If you're intrigued by what can be learned from economic history but aren't ready to dive into a book, here's a new paper on the development of a French village from 1730 to 1895, an era very similar to conditions in many middle-income countries today. But if you're not ready for even that level of commitment, try this new Twitter account: @EmpireRomanHoly. There's a daily thread on one of the thousands of semi-independent principalities that made up the neither Holy nor Roman nor Empire. Or try this single thread about a forgotten Indian empire (though since I'm Peruvian-by-birth I have to say he gets the comparisons to the glorious Incan Empire all wrong).
4. Our Algorithmic Overlords: I was going to give the algorithms a rest, but well, it turns out the Overlords never sleep. Well, actually, apparently they were asleep at the switch so to speak. Some Chinese company left their facial recognition database being used to track Muslims in the country exposed online.
And here's Stephanie Wykstra on some university's attempts to teach ethics to the programmers who are going to be building our overlords. I wonder if any of them have a satellite campus in China?

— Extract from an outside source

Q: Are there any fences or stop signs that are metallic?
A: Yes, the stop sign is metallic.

5. Service Journalism: For those of you unfamiliar with the phrase, service journalism is the term of art for those articles like, "Five Ways to Eat Healthier Today" or "How to Delete Facebook From Your Phone." In my case, I often get questions about some of the tools I use, so herewith is some insight into the faiV (and my other work) behind the scenes. First up is Asana, which I apparently use in a somewhat unusual way. I've never been able to consistently use task/to-do list/project management software, which is the main use case for Asana, consistently. But a few years ago, Asana introduced a "bulletin board" style view which I now use religiously to track papers and sources whenever I'm working on a big project. I've used it for years to keep track of things for the faiV, but since the start of the year I've been experimenting with a new tool for Chrome called Workona(the tag line is "browse like it's your job" which feels a bit on the nose for me). In case it wasn't clear I'm one of those people who has upgraded every one of my machines to 16GB solely to cope with the 100+ tabs I have open on each of 4 computers I use regularly. Workona allows you to group those tabs usefully, share them between machines, suspend tabs your not using, and some other cool things. It's free for now, tough a paid model is coming, but I will be the first in line to pay because I find it so useful.
Another tool I use everyday is Synergy which allows me to park two machines beside each other and use them as one nearly seamless machine. My normal work set-up has 4 screens--two laptops side by side, each connected to a 24-inch external monitor.
Finally, I just stumbled across Perma.CC, which though I haven't used it yet, seems like something I've been looking for for a long time--a way to make sure that links don't rot. Check it out.